Businesses that offer digital products, especially SaaS businesses, need a way to handle billing queries. It's common for customers to want to see past payments, download invoices, and update payment details for subscriptions.

For compliance, you must offer a way for customers to cancel their subscriptions, too.

You can use the customer portal to give customers a central place to manage purchases made from your Paddle account. It's a secure, Paddle-hosted app that lets customers:

  • See past payments and download invoices.
  • Get information about their subscriptions, and manage them.
  • Update their payment details.

The customer portal is fully hosted by Paddle, meaning you can integrate in minutes. You can link to the customer portal to add key billing workflows to your app, rather than building workflows from scratch yourself.

Emails sent by Paddle automatically include links to the customer portal for your Paddle account to let customers update their payment method and cancel their subscription.

Customer experience

See payments and grab invoices

Customers can see a full itemized list of their previous transactions, called "payments" in the portal.

It's one click to download a PDF invoice for their records here, too.

Illustration of a simplified customer portal. It shows a list of transactions. For each transaction, there is a status label, total, and gray blocks representing other data.

Update payment details

When customers have saved payment methods for one-time purchases or subscriptions, they can see and update their payment details — including expired payment methods.

Illustration of a simplified customer portal. There are two cards listed: a Visa card ending 4242 and a Mastercard ending 1111. There are buttons to delete the cards.

Manage subscriptions

Customers can see and manage their subscriptions.

Canceled subscriptions are presented too, so customers have a full record of their purchase history with you.

Illustration of a simplified customer portal. There are two subscriptions listed: AeroEdit Pro (monthly) and image enhancer.

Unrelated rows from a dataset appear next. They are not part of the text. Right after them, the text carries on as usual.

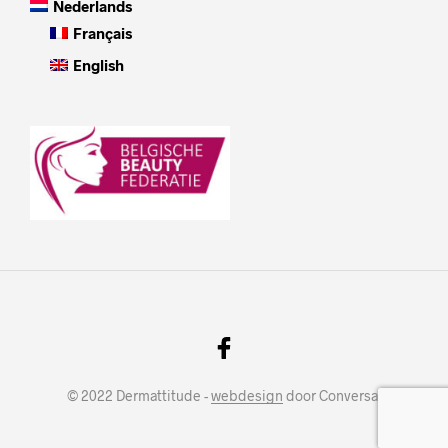
Nederlands
Français
English
© 2022 Dermattitude -
webdesign
door Conversal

Details about the subscriptions are simplified, represented with gray blocks.

Cancel subscriptions

When customers cancel their subscription, portal launches a cancellation flow.

Cancellation Flows present customers with a simple survey that restates your value proposition and makes customers a dynamic offer to stay.

Illustration of a simplified customer portal. There is a cancellation flow open on a page asking users to switch plan.